Samstag, 1. September 2012

Deutschland ist Meschugge im Kopf

Wir haben wirklich keine Sorgen oder wie man so schön sagt: Wer keine Sorgen hat, macht sich welche.

Jetzt sollen sogar die Löcher für Ohrringe bei Kindern Körperverletzung sein. Ich fasse es nicht. 

Rückblende:
Ich - ein kleines Mädchen - werde von meinen Eltern, ach was von meiner Mutter, bleibend verletzt. Ohrlöcher werden in meinen tollen Ohrläppchen einfach so reingestochen. Das ist zwar weiter nichts Schlimmes, dachte ich immer, aber ... ohje.

Heute: 
Nun stelle ich fest, dass ich eine wirklich schlimme Mutter hatte. Eine, die rücksichtlos hat in meine Ohren stechen lassen. Und ich dachte immer, ich hatte eine liebevolle Mutter. Endlich klärt mich jemand auf, dass es nicht so gewesen war. Meine körperliche Unversehrtheit ist in Mitleidenschaft gezogen worden, nur weil es die Mode so wollte. Na bin ich aber froh, dass ich das überlebt habe, so wie ich Radfahren ohne Helm und spielen ohne Aufsicht, Ablecken von Braunkohle, Essen von kohlegeschwärztem wilden Rharbarber und vieles mehr auch überlebt habe. Ein Wunder, dass ich überhaupt noch ins Rentenalter gekommen bin und mit so gesunden Blutwerten.
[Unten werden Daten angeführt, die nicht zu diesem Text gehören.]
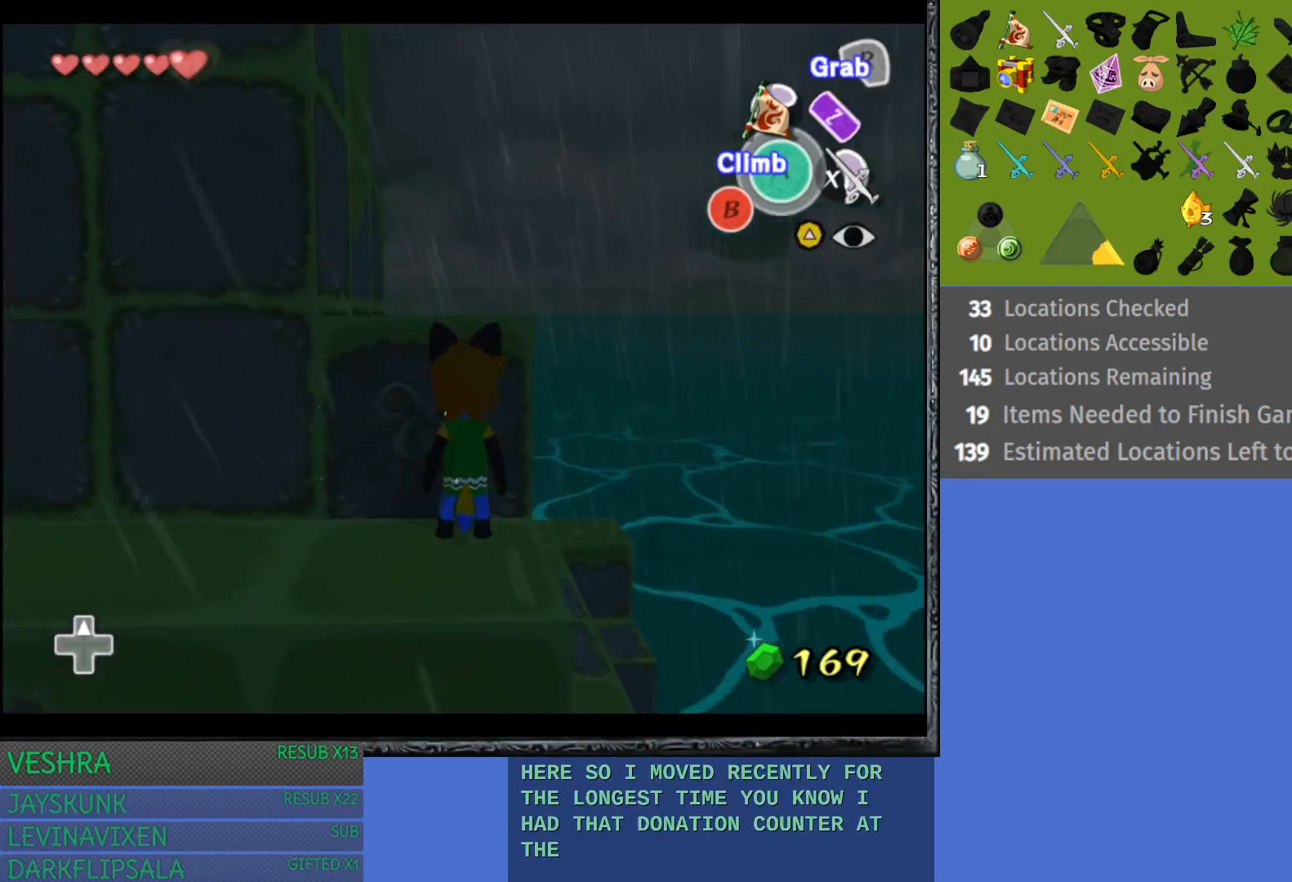
{"buttons": [], "left_stick": "up", "right_stick": "center", "events": [[133, "left_stick", "up"]]}
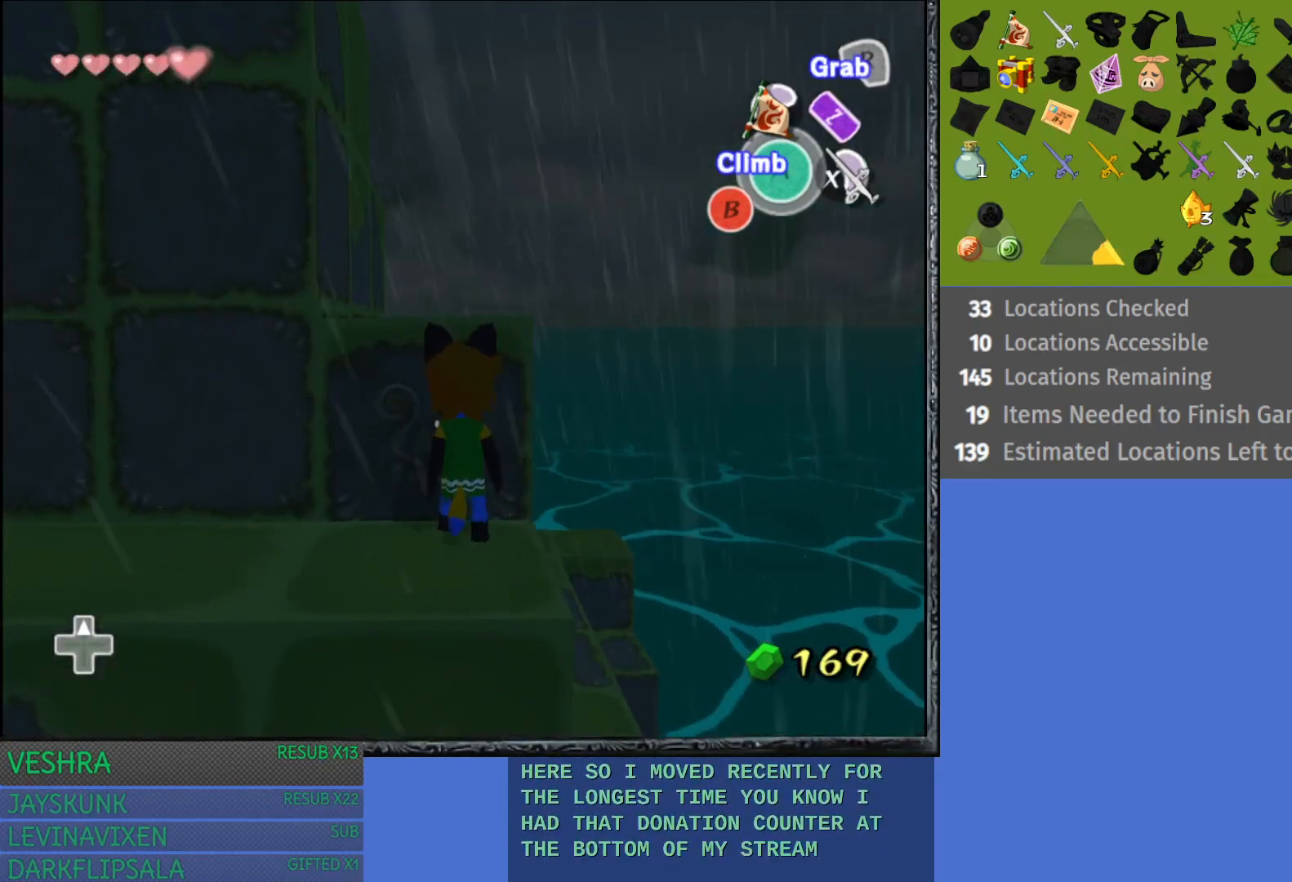
{"buttons": ["CROSS"], "left_stick": "up", "right_stick": "center", "events": [[133, "CROSS", "down"]]}
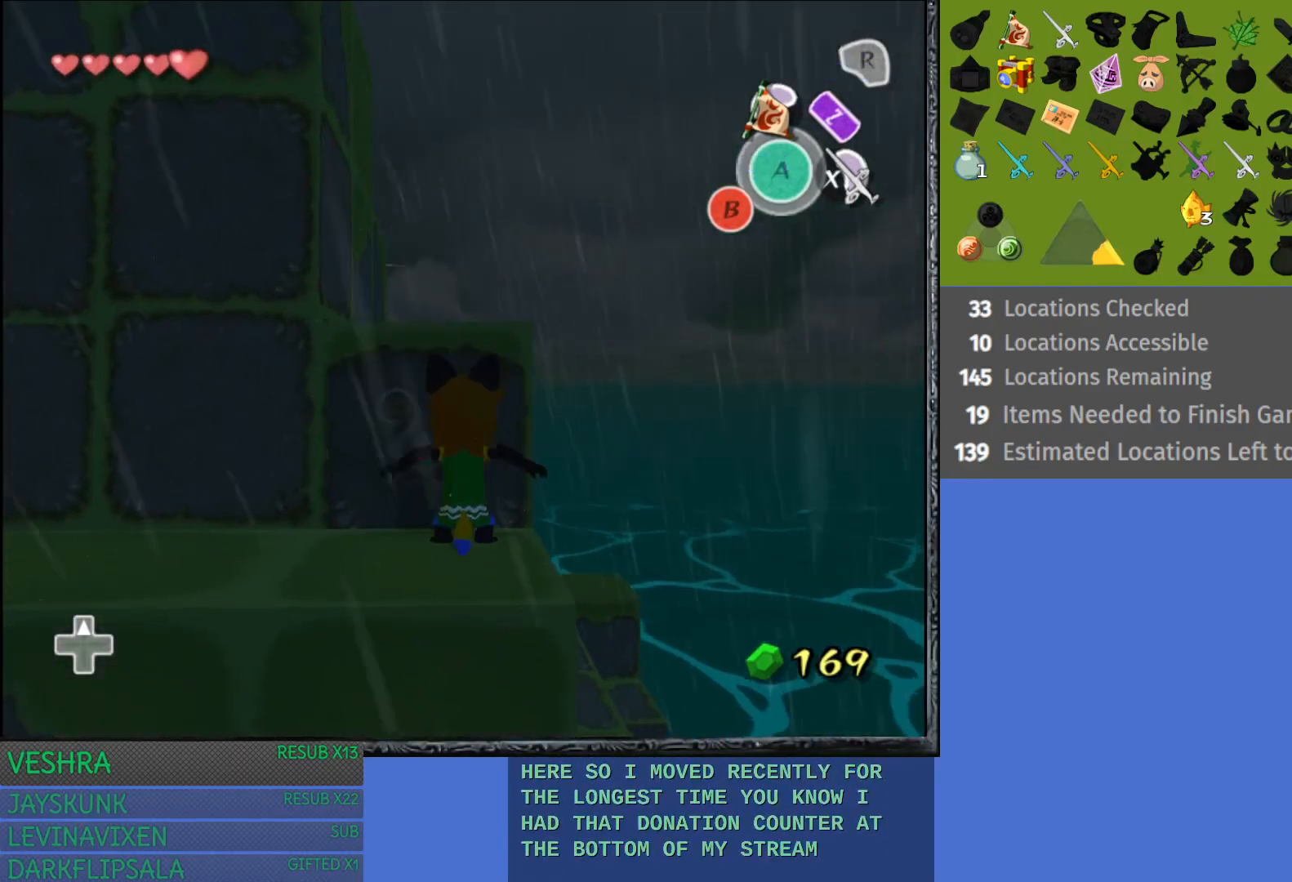
{"buttons": [], "left_stick": "up", "right_stick": "center", "events": [[83, "CROSS", "up"]]}
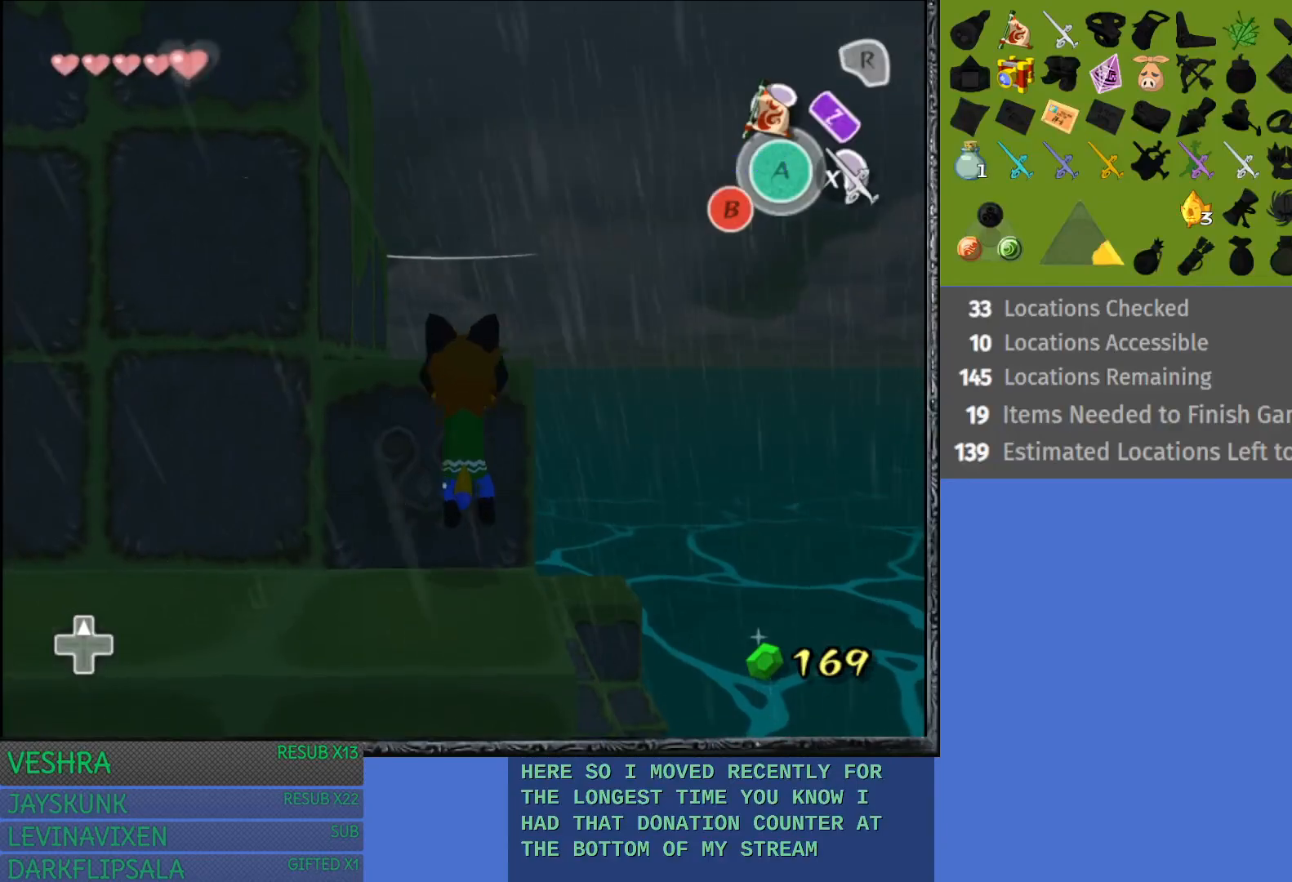
{"buttons": [], "left_stick": "up-left", "right_stick": "center", "events": [[117, "left_stick", "up-left"]]}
Und die Löcher zieren heute immer noch meine Ohren. Was heißt zieren - verschandeln meine Ohren. Zwischenzeitlich hatte ich sie mir vor Jahren selbst wieder durchgestochen, weil die Löcher ein bisschen zugewachsen waren. Jetzt sind sie wieder zu, zumindest innerlich. Einmal gelöchert, immer verschandelt. Mist nur, dass ich keinen Schmerzensgeldprozess mehr gegen meine Mutter führen kann. Leider geht das nicht mehr.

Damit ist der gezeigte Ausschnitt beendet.